A judicialização da saúde no Brasil.
Enviada em 12/07/2020
Desde civilizações primitivas, o homem busca maneiras de sanar seus problemas, melhorar a sua qualidade de vida e garantir assim longevidade, bem-estar. Dessa forma, na Idade Média, por exemplo, os Alquimistas se debruçavam em busca do “Elixir da Juventude”. Nesse sentido, essas considerações se tornam relevantes para a discussão sobre a judicialização da saúde no Brasil. Por conseguinte, percebe-se que tal problemática será amenizada se fatores como à insuficiência dos processos burocráticos que impedem a chegada de remédios à população e a desorganização governamental forem tratados de forma prioritária.
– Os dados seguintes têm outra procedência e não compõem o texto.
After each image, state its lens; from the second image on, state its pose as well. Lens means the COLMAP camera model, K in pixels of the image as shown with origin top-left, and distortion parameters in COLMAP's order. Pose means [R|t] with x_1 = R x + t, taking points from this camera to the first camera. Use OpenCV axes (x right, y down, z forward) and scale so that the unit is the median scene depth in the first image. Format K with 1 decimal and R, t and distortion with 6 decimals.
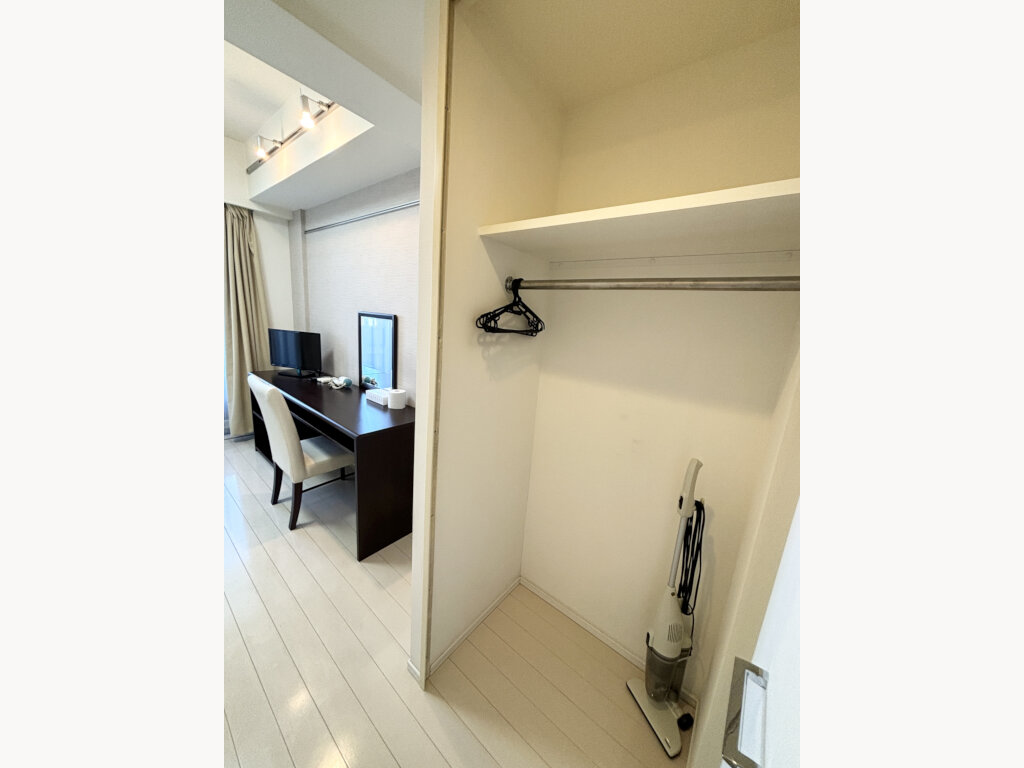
lens RADIAL K [[316.3, 0, 512.0], [0, 316.3, 384.0], [0, 0, 1]] dist [0.016025, 0.000012]
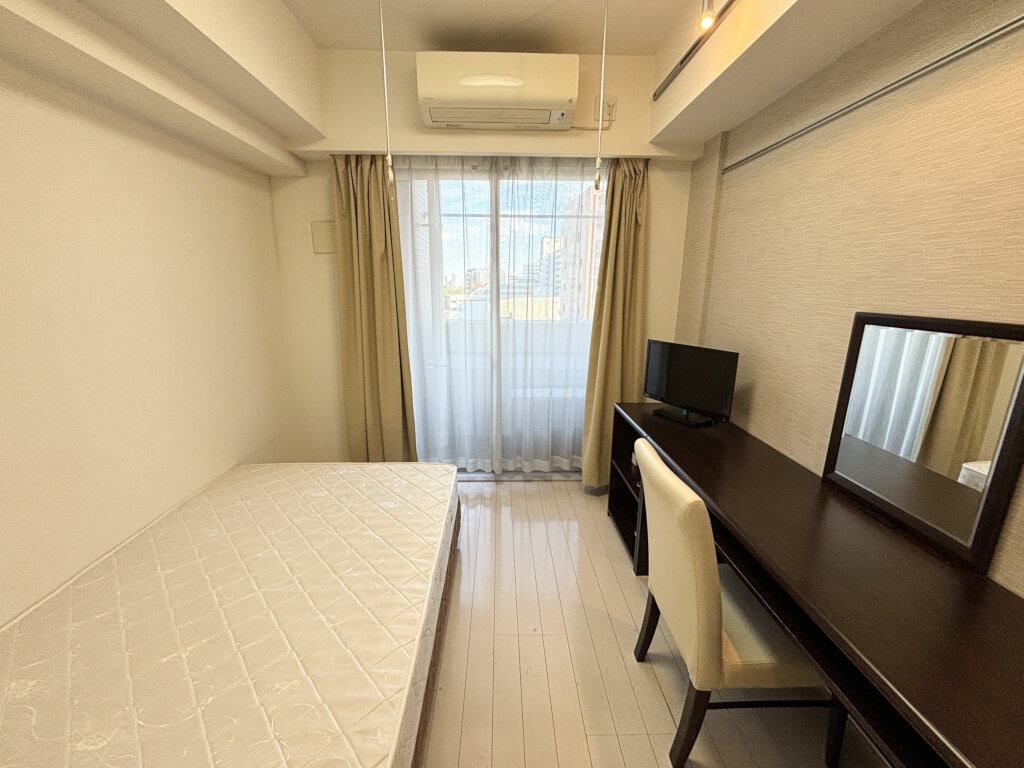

Em primeira instância, torna-se imprescindível ressaltar a Revolta da Vacina, que ocorreu durante o período da República Velha, teve entre um de seus motivos o desconhecimento populacional em relação aos benefícios da vacinação. No entanto, atualmente, o aprendizado é existente, apesar da evolução desses métodos, a problemática é exercida na ausência deles, como a vacina, remédios e equipamentos. Posto isso, a judicialização da saúde no Brasil é afirmada pelo Artigo 196 da Constituição Federal, assim, deve ser utilizado como recurso para que o cidadão possua os seus direitos à saúde promovida pelo Estado. Contudo, esse processo não acontece, por certo, é comum a solicitação de medicamentos que estão em falta no Sistema Único de Saúde.
Ainda sob essa perspectiva, vale lembrar que no Brasil, com o surgimento da pandemia devido ao Covid-19, a realidade do país é problemática. Diante disso, o Ministério da Saúde encontra-se na ausência de um representante, enquanto o percentual de vítimas aumenta cada vez mais. Além disso, os órgãos governamentais questionam as medidas de isolamento e o uso da máscara de proteção. Ademais, é importante salientar que a estatística emitida pelo Estado, como a quantidade de infectados ou o número total de mortos, ocorreu mudanças da metodologia de divulgação, como anunciar índices inferiores da existência. Portanto, não é possível garantir, mesmo com a judicialização da saúde, que os equipamentos, como macas, tomógrafos e aparelhos de respiração sejam direcionados aos hospitais.
Em suma, a partir da exposição desses fatos, portanto, considera-se fundamental desenvolver medidas para combater a desorganização governamental. Posto isso, o Governo Federal deve ter como direcionamento eficaz das verbas, para que melhore a qualidade do SUS, por meio de novas regulamentações e atualizações, como a solicitação de remédios, tratamentos de alto custo, a assistência e competência do profissional. Além disso, é de suma importância que seja possível eleger um ministro da saúde que tenha como objetivo aprimorar o Sistema Único de Saúde, a fim de modificar e restaurar a saúde pública no Brasil.